In the first case, Chief U.S. District Court Judge Nancy Freudenthal on Wednesday sentenced Mario Thomas Escajeda, 48, of Littleton, Colo., for conspiracy to distribute 500 grams or more of a mixture or substance containing a detectable amount of methamphetamine.
He received five years, 10 months of imprisonment, to be followed by five years of supervised release, and was ordered to pay a $100 special assessment.
Escajeda was the last of six defendants in a multistate methamphetamine conspiracy investigated by the Cheyenne Police Department and the U.S. Bureau of Alcohol, Tobacco, Firearms and Explosives.
Earlier this month, Freudenthal sentenced Steven Matthew King, Tommy Ambrosio Hernandez, Damien Anthony Jerome, Christopher Eugene Shaw and David Allen Labriola.
In the second case, U.S. District Court Judge Scott Skavdahl sentenced Bill Frank Blanchard, 53, of Escondido, Calif., for manufacturing counterfeit obligations.

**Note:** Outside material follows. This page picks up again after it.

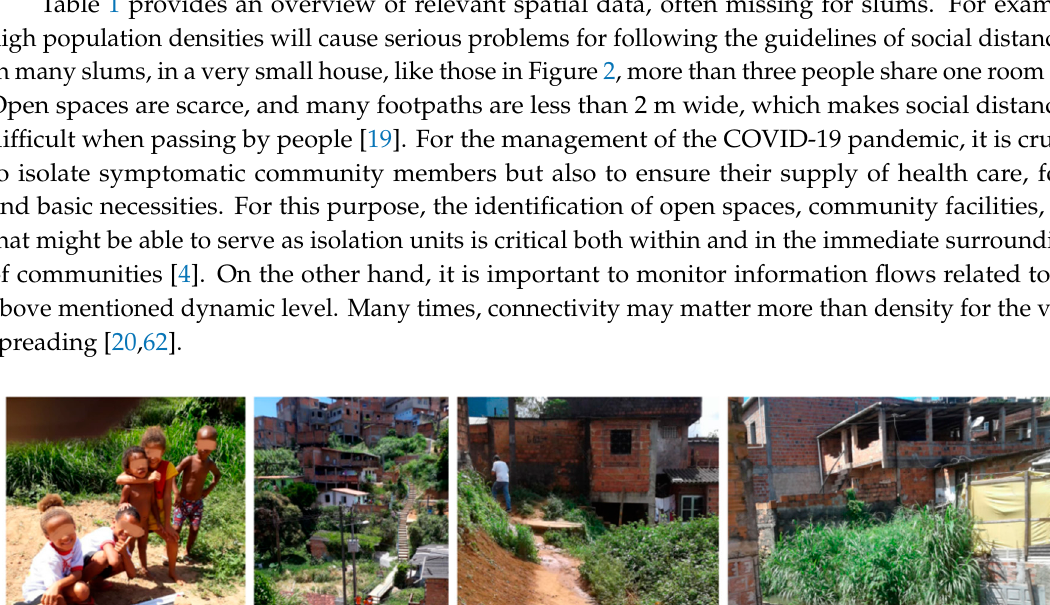
Table 2. Relevant global data and local repositories relevant to provide base data for COVID-19 responses for the example of Salvador, Brazil (for non-EO experts). Data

Blanchard received three years, one month of imprisonment, to be followed by three years of supervised release, and was ordered to pay $80 in restitution and a $100 special assessment.
Court records say this case started in Laramie on June 10 when a Goodwill store reported a man passed a $20 bill. Four days later, Wyoming Downs reported women who knew Blanchard attempted to pass a counterfeit $20 bill.

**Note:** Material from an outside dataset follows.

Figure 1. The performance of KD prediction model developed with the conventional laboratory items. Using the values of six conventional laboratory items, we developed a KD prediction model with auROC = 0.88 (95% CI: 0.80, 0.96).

On June 15, Blanchard and the two women checked out of a motel where $20 counterfeit bills were later discovered to pay for their stay.
Four days later, a Laramie Police officer went to another motel and spoke to Blanchard. A search of that room resulted in the seizure of a copier/scanner/printer, other equipment used in counterfeiting, and bogus bills.
The U.S. Secret Service investigated this case.